Whitley spent her days helping with treatments at the clinic, making home visits to wound care patients, and preparing the herbal remedies that comprise the majority of medications given.
She arranged the internship as an independent study course through the School of Nursing, and used an international travel stipend she received as an Adam W. Herbert Presidential Scholar to partially fund her six weeks in Zimbabwe.
Whitley’s church in Delphi has supported Eden Ministries for as long as she can remember, and her own family sponsors a young boy there named Francis. She was pleased to have a short meeting with him during her time at Eden Ministries.
Lesley Connolly, lecturer in nursing, supported Whitley through her independent study experience, which gave her a whole new perspective on health care.
“Whitley’s life has been changed forever,” she said. “She experienced an entirely different culture, learning a new language, a new lifestyle, and how herbal medicines and treatments can be utilized instead of western medications. Her outlook on life has taken on a different dimension since being in Zimbabwe.”
The experience makes her feel more prepared to be a nurse when she graduates in May 2018. She was especially interested in working with the wound care specialist, noting that it gave her a unique experience to learn through treating patients.
“I am more confident in my ability,” she said. “In hospital clinicals, you learn and participate, but ultimately the nurse or instructor makes the decisions, and watches to be sure you’re doing it right. I still had people watching over me, but I had more independence. I was able to have a more practical experience.”
Use of the herbal remedies allows the clinic to be self-sufficient because they grow, harvest, and prepare all of them on their farm or in the bush.
“I was surprised at how involved herbal medicine is,” she said, adding that it is a long process to make herbs usable, from growing, to harvesting, dried, and then ground or pounded into powder.
Once the herbs are made into a dried powder, they are added to petroleum jelly or lotion, or can be used in teas or other preparations. For example, they use willow in place of aspirin.

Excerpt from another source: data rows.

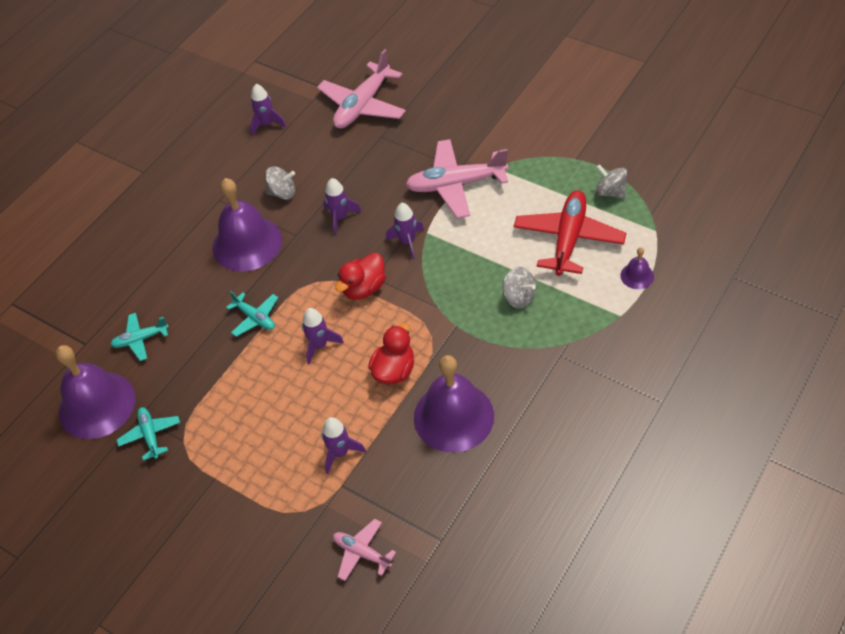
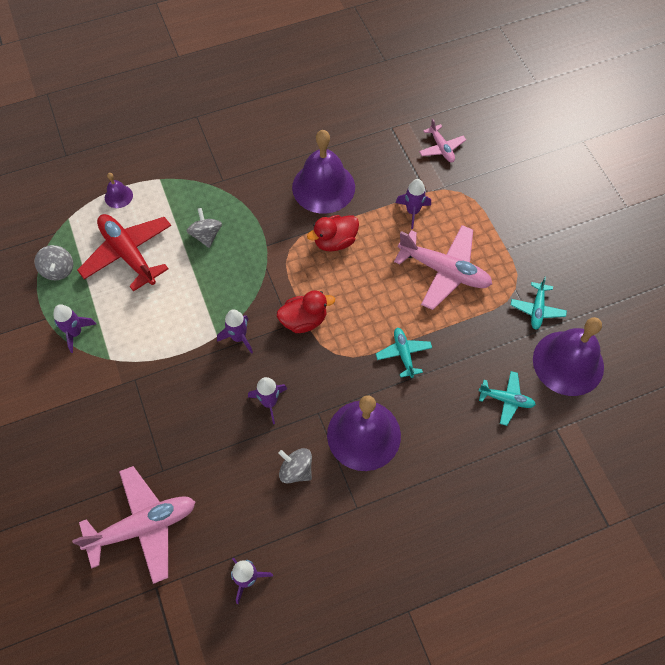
camera: 150 degrees left, 10 degrees up
(319, 345) = (371, 296): purple rocket -> purple rocket (75, 333)
(456, 185) = (154, 364): pink plane -> pink plane (444, 271)
(568, 239) = (128, 254): red plane -> red plane turned 90 degrees clockwise

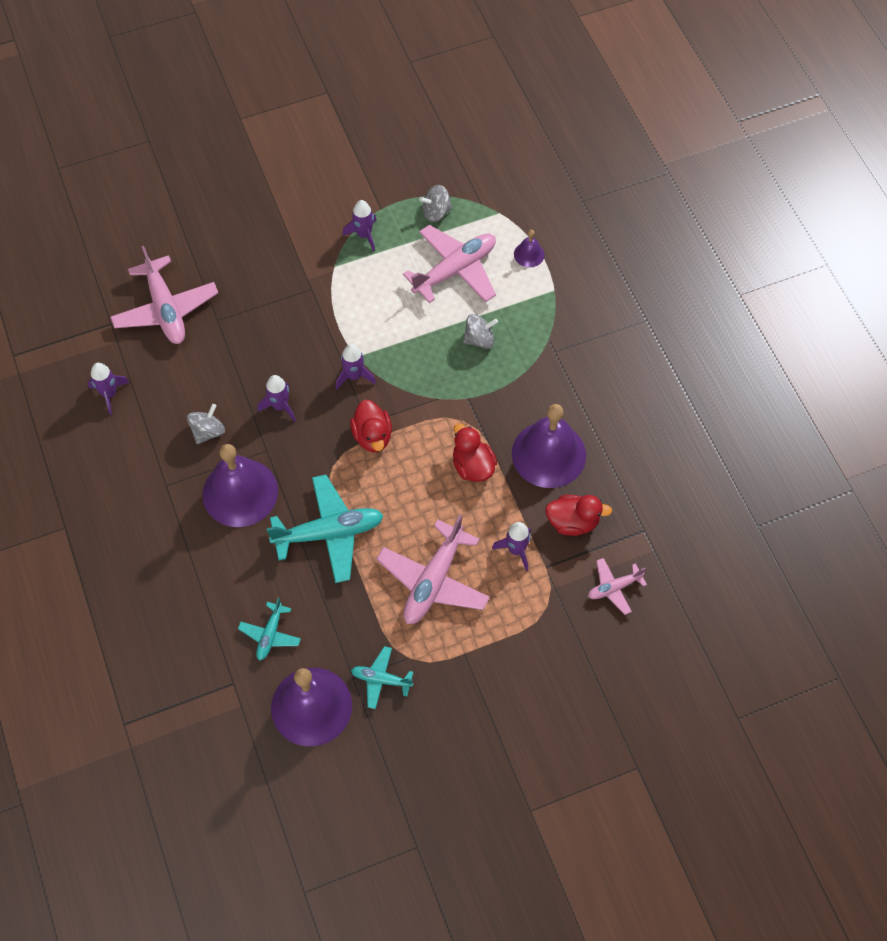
camera: 90 degrees right, 0 degrees up
(128, 254) = (455, 270): red plane -> pink plane
(386, 172) = (573, 522): none -> red duck
(403, 354) = (329, 533): turquoise plane -> turquoise plane, size x1.90

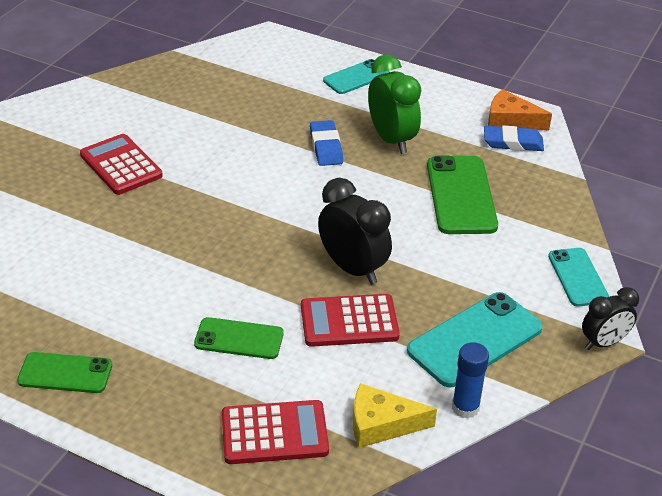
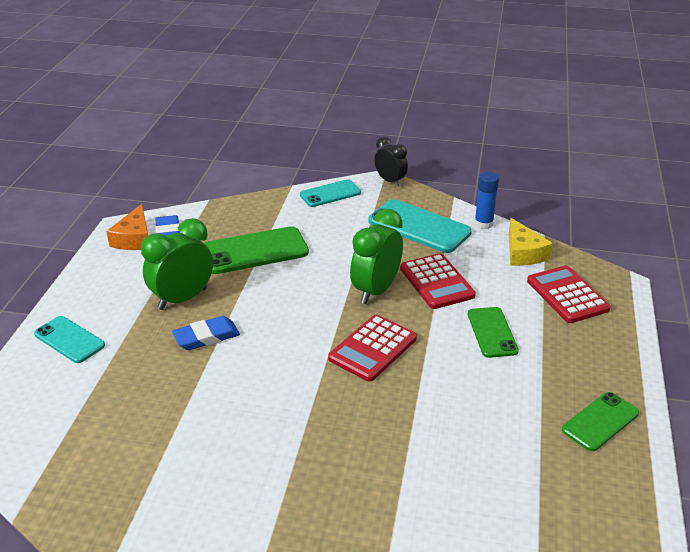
camera: 105 degrees left, 5 degrees down
(65, 373) = (600, 421): green phone -> green phone turned 60 degrees clockwise
(121, 165) = (291, 485): red calculator -> red calculator (372, 348)
(353, 269) = (376, 290): black clock -> green clock

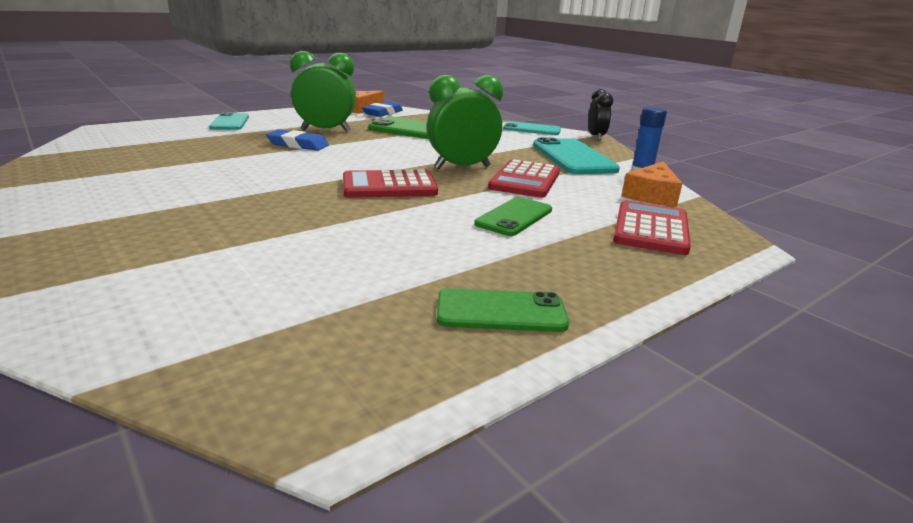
camera: 40 degrees right, 10 degrees down
(523, 253) = (651, 195): yellow cheese -> orange cheese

Whitley also wanted to learn more about local culture. Eighty percent of the people in the area around the clinic are Shona, and live in round homes built of sticks and mud, with thatched roofs. They farm, and cook their meals over a fire, so the majority of wounds treated at the clinic are burns and injuries caused by farm implements.
She’s glad to have been there during southern Africa’s winter, with morning temperatures in the 40s, and afternoons in the 80s. People there were surprised she was comfortable in the mornings wearing her IU scrubs with a long-sleeved shirt underneath, while they were wearing hats, coats, and gloves.
In addition to gaining nursing skills, Whitley grew in her faith, and her self-confidence. Working next to medical professionals with years of experience helped her see her own future in the field.
“Eden Ministries is a Christian organization, run by a church. I learned more about my faith, and the way I want to use that in my nursing career,” she said. “I saw from the other nurses how your experiences will add up, and you won’t need to look at the books anymore. That’s an aspiration, where I want to get. It let me see how eventually, everything I learn in class will add up and mesh, and I will be able to get to that point.”